- ASSIGNMENT: Every record must be repeated exactly; omit any pictures they contain.

- ENTRIES SHOWN:
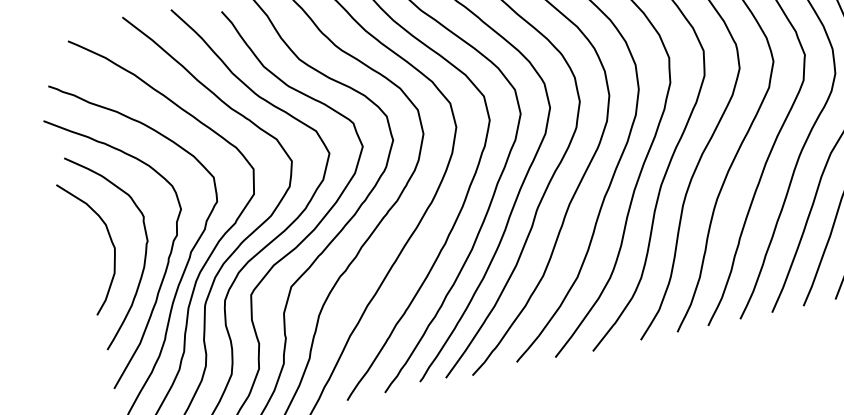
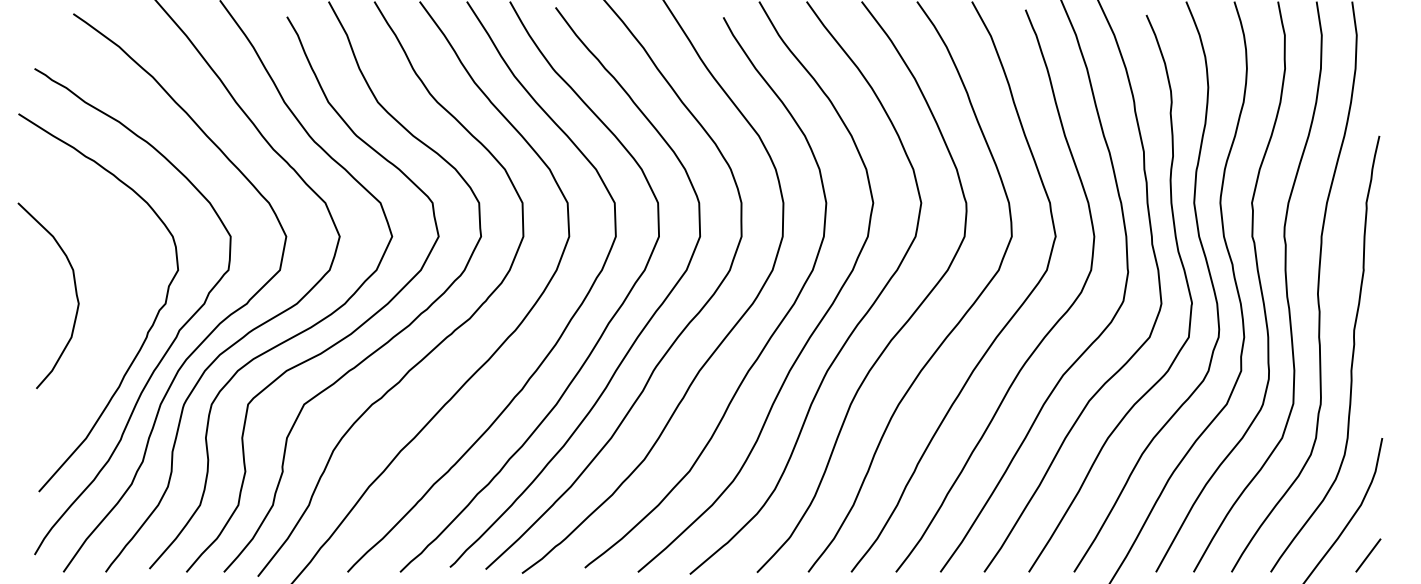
curve: (145, 251) -> (118, 316), removed

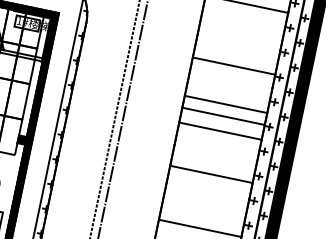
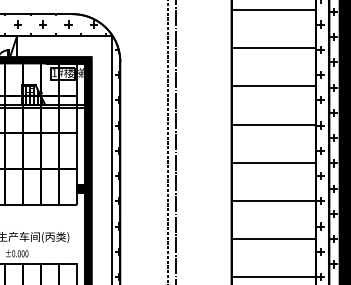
line: (233, 66) -> (273, 48), moved
line: (225, 104) -> (273, 86), moved
line: (220, 130) -> (273, 162), moved
line: (211, 173) -> (273, 200), moved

- THE COMPLETED TASK:
curve: (145, 251) -> (118, 316), removed

line: (233, 66) -> (273, 48), moved
line: (225, 104) -> (273, 86), moved
line: (220, 130) -> (273, 162), moved
line: (211, 173) -> (273, 200), moved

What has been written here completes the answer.